Sortera's second AI-powered facility in Tennessee is now processing 240 million pounds of recycling annually. That's double their first plant's capacity, running on the same physical AI systems that sort through mountains of waste material at speed.
The headline figure is impressive. But the detail that matters is this: the facility went from installation to sellable output in seven days.
Installation to Revenue in a Week
Industrial facilities don't usually move that fast. A week from hardware installation to producing material you can actually sell is the kind of timeline that suggests someone has done this before - and learned how to make it repeatable.
That's the industrial maturity curve playing out. Sortera's first facility proved the concept. This one proves the model scales. And that one-week turnaround proves they've nailed the deployment process.
The facility runs AI vision systems trained to identify and sort recyclable materials at industrial throughput rates. It's doing the job that human sorters used to do, but faster and more consistently. The accuracy matters because contamination kills recycling economics. Miss a non-recyclable item in a batch and you've just tanked the value of thousands of pounds of otherwise good material.
Physical AI at Industrial Scale
This is physical AI - not just language models or image classifiers, but systems that have to make split-second decisions about three-dimensional objects moving at speed, then trigger mechanical systems to act on those decisions.
The challenge isn't just recognising a plastic bottle. It's recognising it when it's moving, when it's partially obscured, when it's crushed or dirty or mixed in with dozens of other objects. Then you have to route it to the right conveyor at exactly the right moment. Miss the timing window and it's gone.
That integration - vision, decision-making, and mechanical control working together reliably - is where most physical AI projects still fail. Sortera's one-week deployment suggests they've solved that integration problem at a repeatable level.
The Economics That Matter
Recycling facilities live and die on throughput and accuracy. Processing 240 million pounds a year only makes economic sense if the output quality is high enough to command market prices.
The fact that this facility is operational - not a pilot, not a proof of concept, but a second commercial deployment - means the economics work. Someone ran the numbers, decided it made business sense, and committed capital to doubling capacity.
That's a different signal than a startup demo or a research paper. It's the market saying this technology is ready for industrial deployment.
What This Enables Next
If you can deploy a facility in a week, you can scale faster than traditional industrial infrastructure allows. That changes the expansion curve for any company in this space.
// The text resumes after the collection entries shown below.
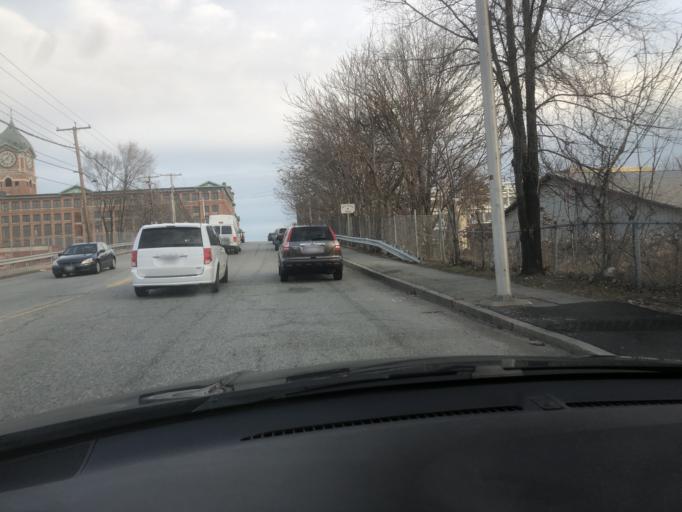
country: US
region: Massachusetts
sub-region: Essex County
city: Lawrence
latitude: 42.7007
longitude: -71.1534
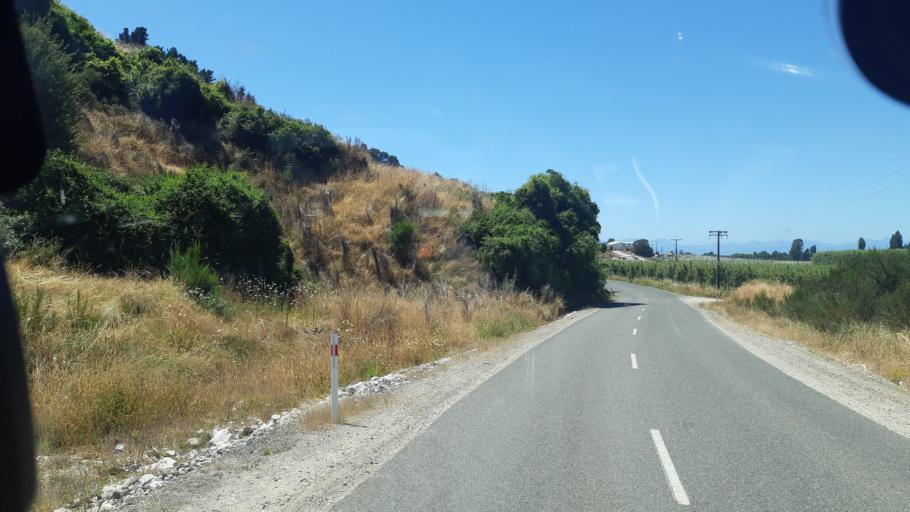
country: NZ
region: Tasman
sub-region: Tasman District
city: Motueka
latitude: -41.0525
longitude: 172.9582
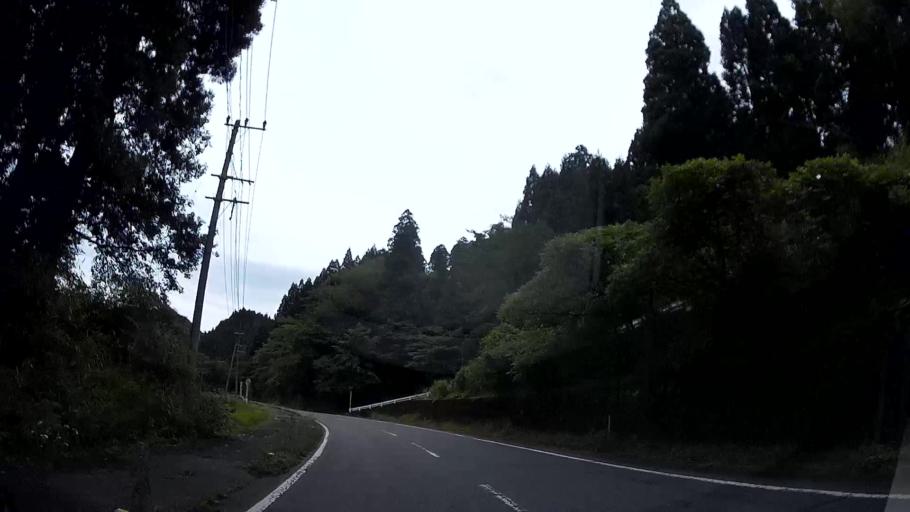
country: JP
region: Oita
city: Hita
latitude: 33.1267
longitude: 130.9975
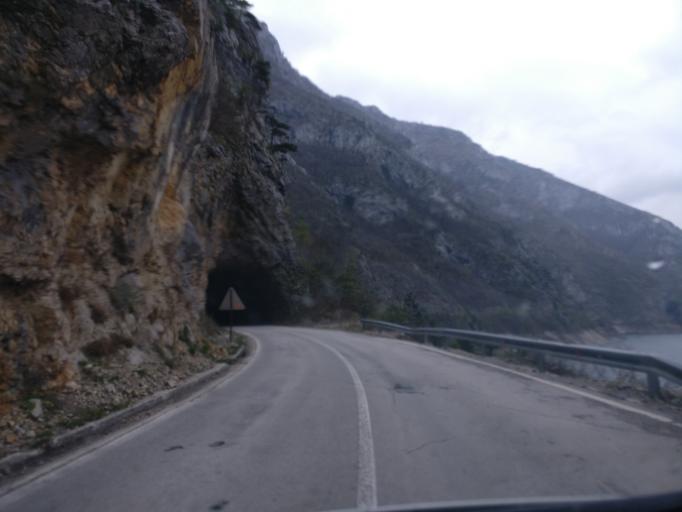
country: ME
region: Opstina Pluzine
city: Pluzine
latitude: 43.2438
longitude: 18.8365
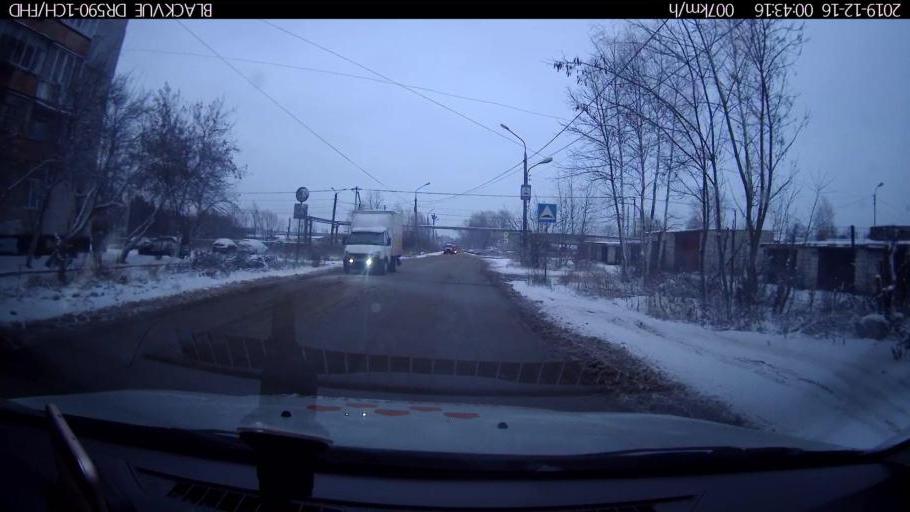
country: RU
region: Nizjnij Novgorod
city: Gorbatovka
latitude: 56.3004
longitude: 43.8532
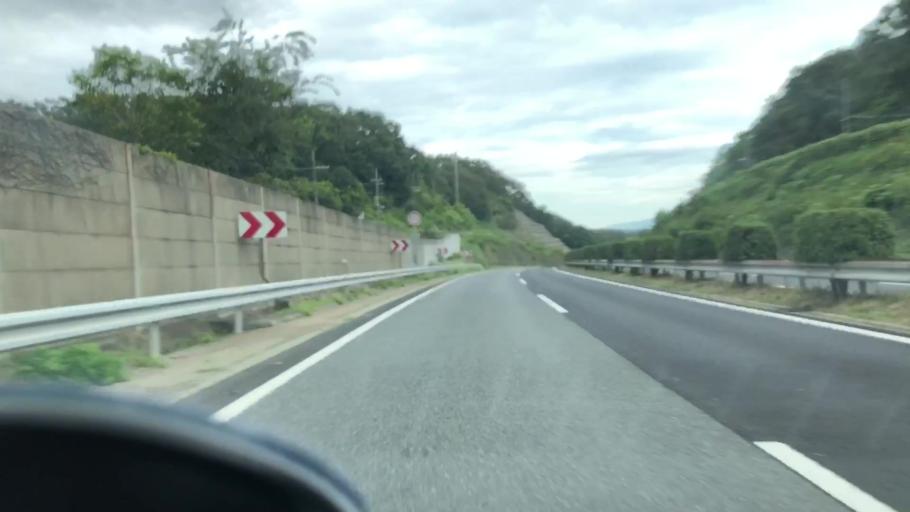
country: JP
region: Hyogo
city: Yashiro
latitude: 34.8921
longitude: 135.0900
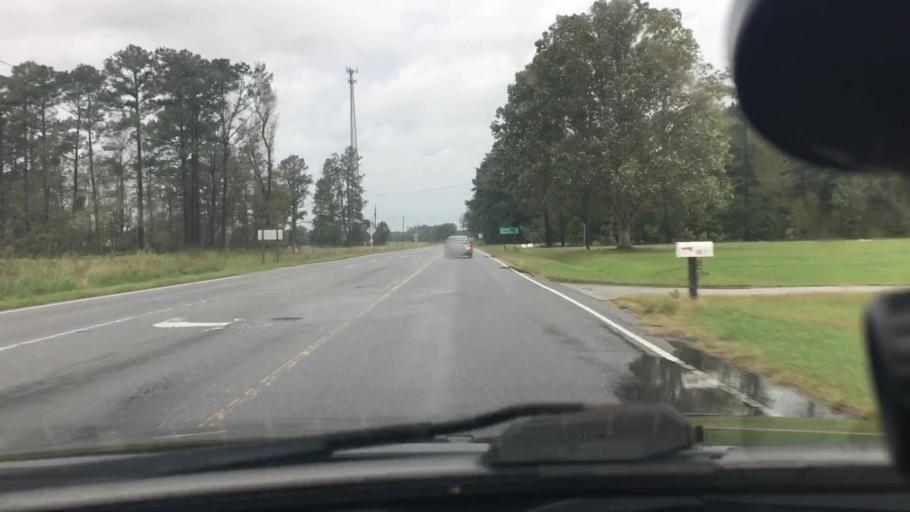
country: US
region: North Carolina
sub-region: Craven County
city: Vanceboro
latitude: 35.4187
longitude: -77.2567
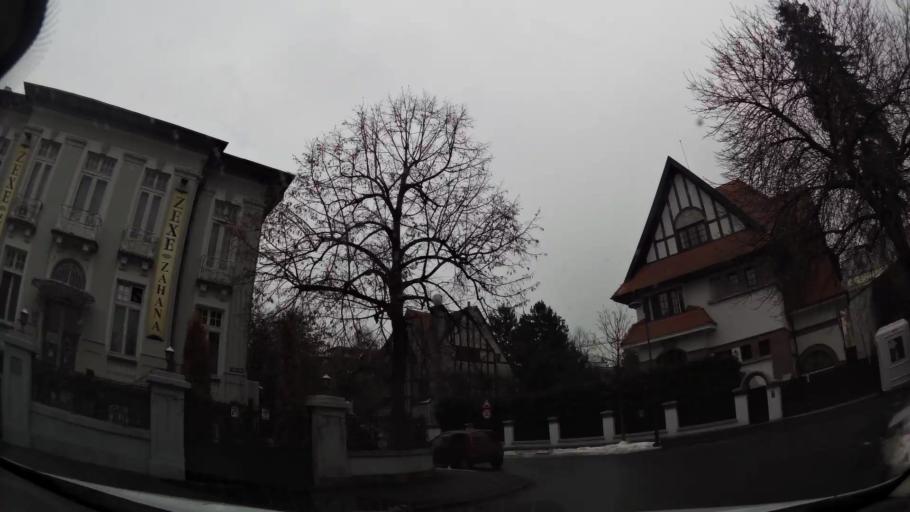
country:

It also means retrofitting existing facilities becomes viable. Most recycling plants are constrained by manual sorting capacity. If you can drop in AI systems that integrate quickly, you've just opened up a massive retrofit market.
And it demonstrates that physical AI can handle messy, unstructured environments at industrial scale. That's not just a win for recycling - it's a proof point for every other industry looking at deploying AI in physical operations.
The next version of this story will be about how many facilities Sortera brings online in the next 12 months. If they can maintain that one-week deployment cycle, the growth curve gets steep fast.